O Hospital da Trofa, à semelhança de outras instituições de saúde da Europa, associou-se ao dia do Euromelanoma e promoveu um despiste de cancro de pele, sob orientação do médico dermatologista Ângelo Azenha. O especialista explicou ao Notícias da Trofa alguns sintomas de risco e medidas de protecção para esta doença que afecta anualmente 10 800 pessoas.

A Campanha de Prevenção do Cancro de Pele realizada no Hospital da Trofa esta terça-feira teve a participação de 130 utentes, com idades entre os 20 e os 60 anos. Um número que segundo o dermatologista Ângelo Azenha ultrapassou a expectativa inicial: "esta campanha, sendo a primeira vez que ocorre num hospital privado, ultrapassou de longe as expectativas optimistas que pudéssemos ter, que era de uma centena de utentes". Para o especialista este número comprova "o aumento de motivação das pessoas para saber qual é a saúde da sua pele na época balnear".

O principal sintoma de cancro de pele é o aparecimento de um sinal, que cresce rapidamente, dá comichão, tem bordo irregular e com mais de uma cor.

Sensibilizar para a possibilidade de cura e para a protecção com orientação de algumas regras que são importantes ter em conta relativamente aos malefícios do sol foram os objectivos desta campanha, que segundo Dr Ângelo Azenha é cada vez mais importante: "o uso de protectores solares, óculos e chapéus é importante para evitar o aparecimento do cancro de pele. Na maioria dos casos, se detectado precocemente, a cura pode ser total", referiu.

Dentro dos grupos de risco, o especialista frisou as crianças, que por terem uma pele mais sensível que os adultos, "têm que ter cuidados acrescidos na exposição ao sol, pois as queimaduras tem efeitos cumulativos, logo é necessário a protecção com filtros solares físicos, que apesar de desagradáveis para aplicar, reflectem melhor a radiação solar".

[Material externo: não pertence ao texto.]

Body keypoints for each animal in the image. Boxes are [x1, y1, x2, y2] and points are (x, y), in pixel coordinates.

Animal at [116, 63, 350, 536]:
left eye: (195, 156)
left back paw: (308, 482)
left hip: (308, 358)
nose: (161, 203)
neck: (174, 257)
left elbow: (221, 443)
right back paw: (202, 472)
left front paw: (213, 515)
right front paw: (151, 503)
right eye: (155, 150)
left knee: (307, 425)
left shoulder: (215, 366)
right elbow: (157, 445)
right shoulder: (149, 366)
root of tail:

Além dos mais novos, as pessoas que, devido à sua profissão, estão permanentemente expostas ao sol, assim como outras que tem peles mais claras, mais sinais e cabelos claros, precisam de cuidados redobrados no que respeita à protecção das radiações ultravioletas.

Em jeito de conclusão, Ângelo Azenha sugeriu que, "tendo os protectores solares todas as condições para serem considerados medicamentos, e se uma das funções do Estado é proteger os cidadãos, nada melhor do que comparticipar os protectores solares para proteger todos os cidadãos".